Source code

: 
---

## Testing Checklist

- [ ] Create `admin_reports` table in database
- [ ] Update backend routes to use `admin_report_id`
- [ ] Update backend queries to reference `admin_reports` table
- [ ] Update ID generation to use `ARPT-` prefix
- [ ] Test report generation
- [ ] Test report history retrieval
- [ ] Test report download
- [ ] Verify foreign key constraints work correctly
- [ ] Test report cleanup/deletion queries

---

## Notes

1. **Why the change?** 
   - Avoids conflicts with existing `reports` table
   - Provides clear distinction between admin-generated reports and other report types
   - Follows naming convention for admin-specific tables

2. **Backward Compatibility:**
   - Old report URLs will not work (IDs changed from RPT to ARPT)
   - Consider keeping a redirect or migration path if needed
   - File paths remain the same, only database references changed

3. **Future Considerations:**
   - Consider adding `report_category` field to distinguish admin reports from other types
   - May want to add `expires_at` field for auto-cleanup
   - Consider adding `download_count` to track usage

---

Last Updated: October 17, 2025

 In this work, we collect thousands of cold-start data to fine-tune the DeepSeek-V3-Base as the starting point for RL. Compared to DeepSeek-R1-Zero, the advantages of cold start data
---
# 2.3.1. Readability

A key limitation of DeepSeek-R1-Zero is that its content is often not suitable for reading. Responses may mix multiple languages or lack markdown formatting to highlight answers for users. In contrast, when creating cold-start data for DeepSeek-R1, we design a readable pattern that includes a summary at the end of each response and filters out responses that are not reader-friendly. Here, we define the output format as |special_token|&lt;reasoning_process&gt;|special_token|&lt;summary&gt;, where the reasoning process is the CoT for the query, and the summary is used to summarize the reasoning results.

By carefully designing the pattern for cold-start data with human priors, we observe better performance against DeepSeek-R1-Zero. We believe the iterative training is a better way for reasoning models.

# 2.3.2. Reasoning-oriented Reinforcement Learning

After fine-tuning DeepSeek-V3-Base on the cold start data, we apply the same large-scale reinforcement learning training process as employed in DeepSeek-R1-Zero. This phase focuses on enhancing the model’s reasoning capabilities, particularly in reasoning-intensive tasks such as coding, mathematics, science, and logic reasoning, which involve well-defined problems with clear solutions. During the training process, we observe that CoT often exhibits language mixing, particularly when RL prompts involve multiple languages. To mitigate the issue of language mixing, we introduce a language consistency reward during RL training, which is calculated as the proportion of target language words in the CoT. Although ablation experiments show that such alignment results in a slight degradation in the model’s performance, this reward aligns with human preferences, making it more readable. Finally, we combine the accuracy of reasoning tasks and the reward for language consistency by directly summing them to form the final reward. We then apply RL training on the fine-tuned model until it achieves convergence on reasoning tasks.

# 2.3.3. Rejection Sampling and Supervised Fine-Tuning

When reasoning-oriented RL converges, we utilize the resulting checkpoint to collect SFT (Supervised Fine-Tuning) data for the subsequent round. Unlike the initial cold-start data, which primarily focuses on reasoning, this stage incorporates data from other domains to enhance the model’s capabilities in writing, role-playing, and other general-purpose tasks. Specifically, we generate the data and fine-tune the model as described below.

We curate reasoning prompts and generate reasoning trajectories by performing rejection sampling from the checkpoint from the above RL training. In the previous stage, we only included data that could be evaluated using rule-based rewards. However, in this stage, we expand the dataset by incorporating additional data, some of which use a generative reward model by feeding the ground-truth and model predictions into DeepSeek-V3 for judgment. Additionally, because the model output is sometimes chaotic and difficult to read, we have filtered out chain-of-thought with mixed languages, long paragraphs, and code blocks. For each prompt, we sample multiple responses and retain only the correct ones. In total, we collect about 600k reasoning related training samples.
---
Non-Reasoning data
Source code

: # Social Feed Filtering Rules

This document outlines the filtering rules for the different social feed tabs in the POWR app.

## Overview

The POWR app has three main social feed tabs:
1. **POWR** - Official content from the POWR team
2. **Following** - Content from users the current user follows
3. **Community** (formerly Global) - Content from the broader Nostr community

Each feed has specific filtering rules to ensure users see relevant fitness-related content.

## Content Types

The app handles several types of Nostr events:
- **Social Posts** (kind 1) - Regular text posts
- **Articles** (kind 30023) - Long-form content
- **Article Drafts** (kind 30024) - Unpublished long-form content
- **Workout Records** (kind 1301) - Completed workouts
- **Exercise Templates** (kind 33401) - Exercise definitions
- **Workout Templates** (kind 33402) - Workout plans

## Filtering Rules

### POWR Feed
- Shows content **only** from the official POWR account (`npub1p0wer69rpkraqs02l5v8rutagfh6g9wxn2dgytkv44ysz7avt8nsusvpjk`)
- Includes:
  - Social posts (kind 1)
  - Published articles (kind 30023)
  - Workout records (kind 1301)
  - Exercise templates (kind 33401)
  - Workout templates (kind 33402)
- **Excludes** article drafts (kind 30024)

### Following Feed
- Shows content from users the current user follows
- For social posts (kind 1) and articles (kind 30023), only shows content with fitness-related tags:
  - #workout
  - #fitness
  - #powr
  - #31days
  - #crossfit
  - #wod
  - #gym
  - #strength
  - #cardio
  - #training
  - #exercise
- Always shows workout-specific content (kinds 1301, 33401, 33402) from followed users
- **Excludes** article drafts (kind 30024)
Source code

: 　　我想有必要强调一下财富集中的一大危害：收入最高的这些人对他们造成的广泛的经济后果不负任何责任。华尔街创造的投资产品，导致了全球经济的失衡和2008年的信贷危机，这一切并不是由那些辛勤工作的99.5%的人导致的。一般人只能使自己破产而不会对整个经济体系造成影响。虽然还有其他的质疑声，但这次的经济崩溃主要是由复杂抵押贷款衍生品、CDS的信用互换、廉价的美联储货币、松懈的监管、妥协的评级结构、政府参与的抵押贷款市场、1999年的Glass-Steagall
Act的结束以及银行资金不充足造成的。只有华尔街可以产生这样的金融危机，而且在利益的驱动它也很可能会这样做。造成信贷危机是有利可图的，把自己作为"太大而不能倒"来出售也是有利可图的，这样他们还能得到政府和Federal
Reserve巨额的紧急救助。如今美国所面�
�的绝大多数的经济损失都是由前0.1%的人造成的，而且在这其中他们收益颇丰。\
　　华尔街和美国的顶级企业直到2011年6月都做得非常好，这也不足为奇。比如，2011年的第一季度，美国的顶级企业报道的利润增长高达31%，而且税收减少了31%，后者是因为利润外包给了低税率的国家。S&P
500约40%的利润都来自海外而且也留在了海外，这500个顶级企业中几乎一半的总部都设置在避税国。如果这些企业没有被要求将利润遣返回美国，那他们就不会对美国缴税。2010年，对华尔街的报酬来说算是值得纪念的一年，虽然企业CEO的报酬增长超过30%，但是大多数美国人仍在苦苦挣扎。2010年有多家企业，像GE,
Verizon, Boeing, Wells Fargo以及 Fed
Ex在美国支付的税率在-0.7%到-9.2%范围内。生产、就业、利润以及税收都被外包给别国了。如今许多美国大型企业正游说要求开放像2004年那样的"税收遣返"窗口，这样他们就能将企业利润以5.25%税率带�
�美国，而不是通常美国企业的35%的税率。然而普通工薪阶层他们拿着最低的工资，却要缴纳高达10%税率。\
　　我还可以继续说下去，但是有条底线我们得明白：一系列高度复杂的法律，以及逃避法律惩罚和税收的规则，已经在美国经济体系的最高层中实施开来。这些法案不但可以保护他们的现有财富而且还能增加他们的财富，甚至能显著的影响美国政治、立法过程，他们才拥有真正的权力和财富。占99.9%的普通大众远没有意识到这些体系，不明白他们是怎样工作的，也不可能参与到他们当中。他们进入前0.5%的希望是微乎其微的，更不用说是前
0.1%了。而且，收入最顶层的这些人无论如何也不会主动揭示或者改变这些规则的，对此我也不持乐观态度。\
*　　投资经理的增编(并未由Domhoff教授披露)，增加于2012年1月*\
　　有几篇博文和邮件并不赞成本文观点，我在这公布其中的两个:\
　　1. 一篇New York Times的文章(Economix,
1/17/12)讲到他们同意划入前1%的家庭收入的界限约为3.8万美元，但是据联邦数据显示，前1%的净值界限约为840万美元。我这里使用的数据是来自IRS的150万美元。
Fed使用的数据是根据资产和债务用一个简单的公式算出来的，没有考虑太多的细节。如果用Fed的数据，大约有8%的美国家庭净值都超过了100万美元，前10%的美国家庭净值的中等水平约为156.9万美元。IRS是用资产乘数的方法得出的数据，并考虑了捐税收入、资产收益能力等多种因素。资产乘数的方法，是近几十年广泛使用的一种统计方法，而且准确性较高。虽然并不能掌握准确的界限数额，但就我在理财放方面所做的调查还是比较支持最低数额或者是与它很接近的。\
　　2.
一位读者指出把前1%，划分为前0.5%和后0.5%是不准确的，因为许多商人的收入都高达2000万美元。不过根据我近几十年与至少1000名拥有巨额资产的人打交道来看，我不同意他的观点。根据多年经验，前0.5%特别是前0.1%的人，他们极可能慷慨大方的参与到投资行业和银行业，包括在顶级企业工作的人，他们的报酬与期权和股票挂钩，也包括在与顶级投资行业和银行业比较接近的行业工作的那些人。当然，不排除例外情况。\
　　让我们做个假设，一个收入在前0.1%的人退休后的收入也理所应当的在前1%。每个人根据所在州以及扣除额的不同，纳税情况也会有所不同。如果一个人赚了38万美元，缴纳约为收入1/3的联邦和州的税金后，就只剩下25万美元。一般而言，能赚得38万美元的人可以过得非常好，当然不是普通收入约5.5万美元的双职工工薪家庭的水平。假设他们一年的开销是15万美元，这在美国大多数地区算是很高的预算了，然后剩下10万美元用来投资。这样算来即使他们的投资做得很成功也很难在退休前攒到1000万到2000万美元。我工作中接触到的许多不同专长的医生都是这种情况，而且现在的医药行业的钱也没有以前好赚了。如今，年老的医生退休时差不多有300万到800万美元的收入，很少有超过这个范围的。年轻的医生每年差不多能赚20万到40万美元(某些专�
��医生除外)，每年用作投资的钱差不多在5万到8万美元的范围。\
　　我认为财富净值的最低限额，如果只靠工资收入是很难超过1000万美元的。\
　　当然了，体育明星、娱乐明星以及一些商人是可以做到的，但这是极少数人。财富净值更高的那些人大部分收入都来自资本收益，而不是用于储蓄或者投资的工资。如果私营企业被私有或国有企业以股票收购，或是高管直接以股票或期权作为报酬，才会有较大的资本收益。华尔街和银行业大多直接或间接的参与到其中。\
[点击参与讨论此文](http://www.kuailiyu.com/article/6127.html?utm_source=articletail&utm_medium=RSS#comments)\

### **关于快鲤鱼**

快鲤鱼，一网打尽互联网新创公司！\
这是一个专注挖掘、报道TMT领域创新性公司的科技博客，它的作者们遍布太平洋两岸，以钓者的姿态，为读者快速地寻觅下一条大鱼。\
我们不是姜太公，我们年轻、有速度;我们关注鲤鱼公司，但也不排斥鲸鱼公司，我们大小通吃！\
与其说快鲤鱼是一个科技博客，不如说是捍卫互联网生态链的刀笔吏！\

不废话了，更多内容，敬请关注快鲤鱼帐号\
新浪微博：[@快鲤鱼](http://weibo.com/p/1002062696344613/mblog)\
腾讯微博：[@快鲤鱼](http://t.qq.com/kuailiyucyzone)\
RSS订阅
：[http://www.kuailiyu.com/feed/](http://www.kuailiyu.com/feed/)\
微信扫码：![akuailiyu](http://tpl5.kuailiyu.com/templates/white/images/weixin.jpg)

**Exercise details:** Exact copies of the lines from the start of the data up to the line holding "- Consider keeping", both included, are all that is needed.

**Response to the task:**
Source code

: 
---

## Testing Checklist

- [ ] Create `admin_reports` table in database
- [ ] Update backend routes to use `admin_report_id`
- [ ] Update backend queries to reference `admin_reports` table
- [ ] Update ID generation to use `ARPT-` prefix
- [ ] Test report generation
- [ ] Test report history retrieval
- [ ] Test report download
- [ ] Verify foreign key constraints work correctly
- [ ] Test report cleanup/deletion queries

---

## Notes

1. **Why the change?** 
   - Avoids conflicts with existing `reports` table
   - Provides clear distinction between admin-generated reports and other report types
   - Follows naming convention for admin-specific tables

2. **Backward Compatibility:**
   - Old report URLs will not work (IDs changed from RPT to ARPT)
   - Consider keeping a redirect or migration path if needed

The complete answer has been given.